WORK REQUIRED
Please give the records below back in full, exactly as shown.

DATA FOR REVIEW Block Start

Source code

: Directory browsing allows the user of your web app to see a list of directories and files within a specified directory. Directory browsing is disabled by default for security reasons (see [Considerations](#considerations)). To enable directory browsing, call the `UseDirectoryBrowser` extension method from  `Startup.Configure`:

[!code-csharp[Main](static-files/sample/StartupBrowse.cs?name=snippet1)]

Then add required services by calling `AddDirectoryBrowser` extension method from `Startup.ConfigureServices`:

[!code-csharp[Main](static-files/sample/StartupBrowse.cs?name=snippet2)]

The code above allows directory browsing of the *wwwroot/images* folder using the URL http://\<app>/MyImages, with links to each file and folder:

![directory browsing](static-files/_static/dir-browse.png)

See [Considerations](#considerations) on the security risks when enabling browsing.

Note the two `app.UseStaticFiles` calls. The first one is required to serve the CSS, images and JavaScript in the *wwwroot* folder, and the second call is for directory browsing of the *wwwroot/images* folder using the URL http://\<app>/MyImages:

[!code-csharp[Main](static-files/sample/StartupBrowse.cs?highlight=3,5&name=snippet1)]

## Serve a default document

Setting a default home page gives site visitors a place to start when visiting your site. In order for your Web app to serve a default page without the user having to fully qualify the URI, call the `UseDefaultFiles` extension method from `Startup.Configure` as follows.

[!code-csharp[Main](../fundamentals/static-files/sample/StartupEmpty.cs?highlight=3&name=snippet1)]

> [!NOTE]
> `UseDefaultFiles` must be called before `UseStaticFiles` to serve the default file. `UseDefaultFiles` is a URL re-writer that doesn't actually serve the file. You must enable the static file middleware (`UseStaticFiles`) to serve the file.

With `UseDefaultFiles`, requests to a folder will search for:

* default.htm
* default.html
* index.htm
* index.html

DATA FOR REVIEW Block End

RESPONSE TO THIS EXERCISE
Source code

: Directory browsing allows the user of your web app to see a list of directories and files within a specified directory. Directory browsing is disabled by default for security reasons (see [Considerations](#considerations)). To enable directory browsing, call the `UseDirectoryBrowser` extension method from  `Startup.Configure`:

[!code-csharp[Main](static-files/sample/StartupBrowse.cs?name=snippet1)]

Then add required services by calling `AddDirectoryBrowser` extension method from `Startup.ConfigureServices`:

[!code-csharp[Main](static-files/sample/StartupBrowse.cs?name=snippet2)]

The code above allows directory browsing of the *wwwroot/images* folder using the URL http://\<app>/MyImages, with links to each file and folder:

![directory browsing](static-files/_static/dir-browse.png)

See [Considerations](#considerations) on the security risks when enabling browsing.

Note the two `app.UseStaticFiles` calls. The first one is required to serve the CSS, images and JavaScript in the *wwwroot* folder, and the second call is for directory browsing of the *wwwroot/images* folder using the URL http://\<app>/MyImages:

[!code-csharp[Main](static-files/sample/StartupBrowse.cs?highlight=3,5&name=snippet1)]

## Serve a default document

Setting a default home page gives site visitors a place to start when visiting your site. In order for your Web app to serve a default page without the user having to fully qualify the URI, call the `UseDefaultFiles` extension method from `Startup.Configure` as follows.

[!code-csharp[Main](../fundamentals/static-files/sample/StartupEmpty.cs?highlight=3&name=snippet1)]

> [!NOTE]
> `UseDefaultFiles` must be called before `UseStaticFiles` to serve the default file. `UseDefaultFiles` is a URL re-writer that doesn't actually serve the file. You must enable the static file middleware (`UseStaticFiles`) to serve the file.

With `UseDefaultFiles`, requests to a folder will search for:

* default.htm
* default.html
* index.htm
* index.html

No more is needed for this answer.